## Required action
Exactly reproduce the entries, dropping any pictures from your copy.

## Records shown

──────

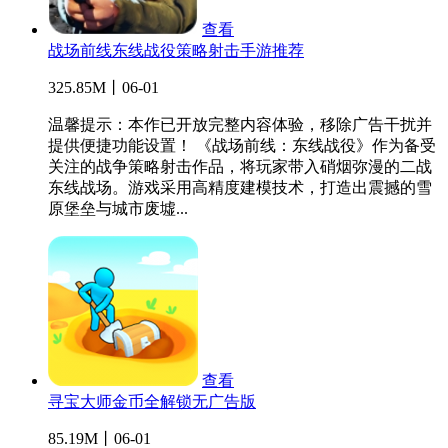
查看
战场前线东线战役策略射击手游推荐
325.85M丨06-01
温馨提示：本作已开放完整内容体验，移除广告干扰并
提供便捷功能设置！ 《战场前线：东线战役》作为备受
关注的战争策略射击作品，将玩家带入硝烟弥漫的二战
东线战场。游戏采用高精度建模技术，打造出震撼的雪
原堡垒与城市废墟...
查看
寻宝大师金币全解锁无广告版
85.19M丨06-01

──────

## Answer box
查看
战场前线东线战役策略射击手游推荐
325.85M丨06-01
温馨提示：本作已开放完整内容体验，移除广告干扰并
提供便捷功能设置！ 《战场前线：东线战役》作为备受
关注的战争策略射击作品，将玩家带入硝烟弥漫的二战
东线战场。游戏采用高精度建模技术，打造出震撼的雪
原堡垒与城市废墟...
查看
寻宝大师金币全解锁无广告版
85.19M丨06-01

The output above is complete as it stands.